The second explanation could be occupational or sectoral upskilling among Black workers. Previous CEA analysis comparing industry shifts of Black workers between 2019 and 2022 supports this early on in the recovery. Figure 5 updates and builds on this analysis, showing the change in the share of Black workers in each industry from July-December 2019 to July-December 2023, against the average hourly real wages in that industry in the second half of 2019. Black workers were more likely to be employed in higher-wage sectors like Information, Financial Activities, and Professional and Business Services, which also saw high wage growth since 2019. Conversely, the share of Black workers in lower-wage sectors like Leisure and Hospitality and Wholesale Retail Trade decreased.

Figure 6 presents an analysis similar to Figure 5, but focuses on specific occupations. The findings align with the industry-level analysis. Comparing the latter half of 2019 with 2023, the largest increases in the share of Black employment were in generally higher-paying roles such as managers and registered nurses. Moreover, occupations like cashiers and aides in nursing, psychiatric, and home health services, which are generally lower-paying, saw the largest decreases in Black worker representation.

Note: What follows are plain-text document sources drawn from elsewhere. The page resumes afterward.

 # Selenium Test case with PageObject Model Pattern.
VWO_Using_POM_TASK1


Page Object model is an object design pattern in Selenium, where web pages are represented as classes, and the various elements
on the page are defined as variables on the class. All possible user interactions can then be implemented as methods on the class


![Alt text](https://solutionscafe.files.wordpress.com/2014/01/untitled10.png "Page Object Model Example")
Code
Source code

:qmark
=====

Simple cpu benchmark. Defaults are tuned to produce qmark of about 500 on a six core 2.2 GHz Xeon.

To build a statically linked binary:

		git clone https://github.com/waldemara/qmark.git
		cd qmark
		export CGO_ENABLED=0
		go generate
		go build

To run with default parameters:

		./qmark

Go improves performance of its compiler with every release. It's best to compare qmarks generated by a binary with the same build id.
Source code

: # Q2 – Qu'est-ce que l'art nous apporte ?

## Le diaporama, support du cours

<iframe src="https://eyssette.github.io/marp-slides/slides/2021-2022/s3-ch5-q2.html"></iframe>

Table 1 quantifies the impact of occupational upgrading by showing what the nominal wages for different racial and ethnic groups would have been in 2023, using the actual changes in occupations but assuming that occupations maintained their 2019 wages. This helps quantify the effect of workers moving to higher-paying occupations. This table shows that Black Americans have maintained their stride of “occupational upgrade” or net advancement to higher-paying jobs on average after the pandemic. Specifically, the average employed Black worker in 2019 was in a job that paid $23.8 an hour, while today, the average Black worker is in a job that would have paid nearly $24.8 an hour in 2019 – a 4.2 percent increase. This is about 2 percentage points higher than the increase for all Americans.

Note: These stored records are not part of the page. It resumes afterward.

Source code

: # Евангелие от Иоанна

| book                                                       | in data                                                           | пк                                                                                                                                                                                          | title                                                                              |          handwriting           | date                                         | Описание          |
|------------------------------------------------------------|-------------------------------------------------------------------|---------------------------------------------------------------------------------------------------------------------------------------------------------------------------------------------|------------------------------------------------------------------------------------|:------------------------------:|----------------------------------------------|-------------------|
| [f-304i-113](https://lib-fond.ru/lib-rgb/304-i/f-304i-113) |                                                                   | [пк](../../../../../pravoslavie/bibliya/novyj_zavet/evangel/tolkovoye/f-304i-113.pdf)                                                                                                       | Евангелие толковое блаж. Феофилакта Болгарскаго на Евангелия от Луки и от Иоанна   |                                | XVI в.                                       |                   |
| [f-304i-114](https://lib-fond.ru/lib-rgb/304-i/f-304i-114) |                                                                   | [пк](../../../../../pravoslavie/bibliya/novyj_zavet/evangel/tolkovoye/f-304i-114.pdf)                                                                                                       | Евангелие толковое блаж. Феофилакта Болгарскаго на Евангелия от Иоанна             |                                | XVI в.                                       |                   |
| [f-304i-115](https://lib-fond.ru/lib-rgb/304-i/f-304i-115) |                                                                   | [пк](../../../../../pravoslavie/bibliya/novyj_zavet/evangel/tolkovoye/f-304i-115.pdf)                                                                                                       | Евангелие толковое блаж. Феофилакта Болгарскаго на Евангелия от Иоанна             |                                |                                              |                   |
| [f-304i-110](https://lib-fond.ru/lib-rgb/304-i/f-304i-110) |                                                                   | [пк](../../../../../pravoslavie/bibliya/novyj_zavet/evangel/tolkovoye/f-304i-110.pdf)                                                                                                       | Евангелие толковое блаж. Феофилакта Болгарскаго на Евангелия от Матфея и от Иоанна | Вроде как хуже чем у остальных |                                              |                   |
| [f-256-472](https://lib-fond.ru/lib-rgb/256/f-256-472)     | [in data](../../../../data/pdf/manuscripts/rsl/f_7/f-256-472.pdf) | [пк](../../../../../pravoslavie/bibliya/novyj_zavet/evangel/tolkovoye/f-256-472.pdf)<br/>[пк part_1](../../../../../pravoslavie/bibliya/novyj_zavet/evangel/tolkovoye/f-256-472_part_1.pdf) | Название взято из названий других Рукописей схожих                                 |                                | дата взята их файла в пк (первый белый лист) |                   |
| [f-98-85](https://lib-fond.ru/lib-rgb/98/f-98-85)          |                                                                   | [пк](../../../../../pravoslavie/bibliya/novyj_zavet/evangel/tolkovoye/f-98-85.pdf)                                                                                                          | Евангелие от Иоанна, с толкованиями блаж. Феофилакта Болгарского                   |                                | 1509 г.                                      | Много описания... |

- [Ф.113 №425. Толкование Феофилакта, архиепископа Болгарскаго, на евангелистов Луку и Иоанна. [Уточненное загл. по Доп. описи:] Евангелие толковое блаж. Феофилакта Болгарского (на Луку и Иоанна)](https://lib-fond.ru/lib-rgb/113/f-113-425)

To more formally asses how much of the wage changes over time are due to general wage changes (due to a tight overall labor market) versus upskilling (i.e., moving to higher-wage or high-wage-growth occupations) we used an Oaxaca-Blinder decomposition to analyze average real wage increases for Black and White workers from the latter half of 2019 to that of 2023, accounting for inflation. Consistent with Figure 5, the decomposition attributes about 41 percent (about 1 dollar) of the real wage increase for Black workers to occupational upgrading, with the remainder due to wage increases within occupations and other unobservable factors. For White workers, occupational upgrading accounts for approximately 30 percent (roughly 66 cents)– indicative of overall improvements that are more pronounced for Black workers.

Under the Biden-Harris Administration, economic disparities between Black and White Americans have been reduced. The employment rate of Black Americans has increased, leading to historically small racial employment gaps. The robust labor market, characterized by national unemployment below 4 percent for over two years and faster wage growth for the bottom 80 percent of workers, has benefited the middle and working classes, especially Black Americans. Notably, Black, White, Hispanic and Asian workers have all experienced wage increases that are faster than inflation (Figure 3b). The robust wage gains for Black workers are partly due to their occupational upskilling and increased employment in high-wage sectors. Relative to before the pandemic, Black Americans have made progress in several other key economics areas as well. Black business ownership grew at its fastest pace between 2019 and 2022 in the past three decades. The rate of homeownership has also increased for Black Americans in recent years. Despite remaining disparities, these developments are encouraging.

[1] The data for wages comes from Economic Policy Institute’s (EPI) hourly wage series based on the Current Population Survey. This measures the hourly wage for non – self employed workers paid hourly or non-hourly. It includes imputed values for respondents with top-coded weekly earnings or weekly hours but does not include overtime, tips, commissions for hourly workers.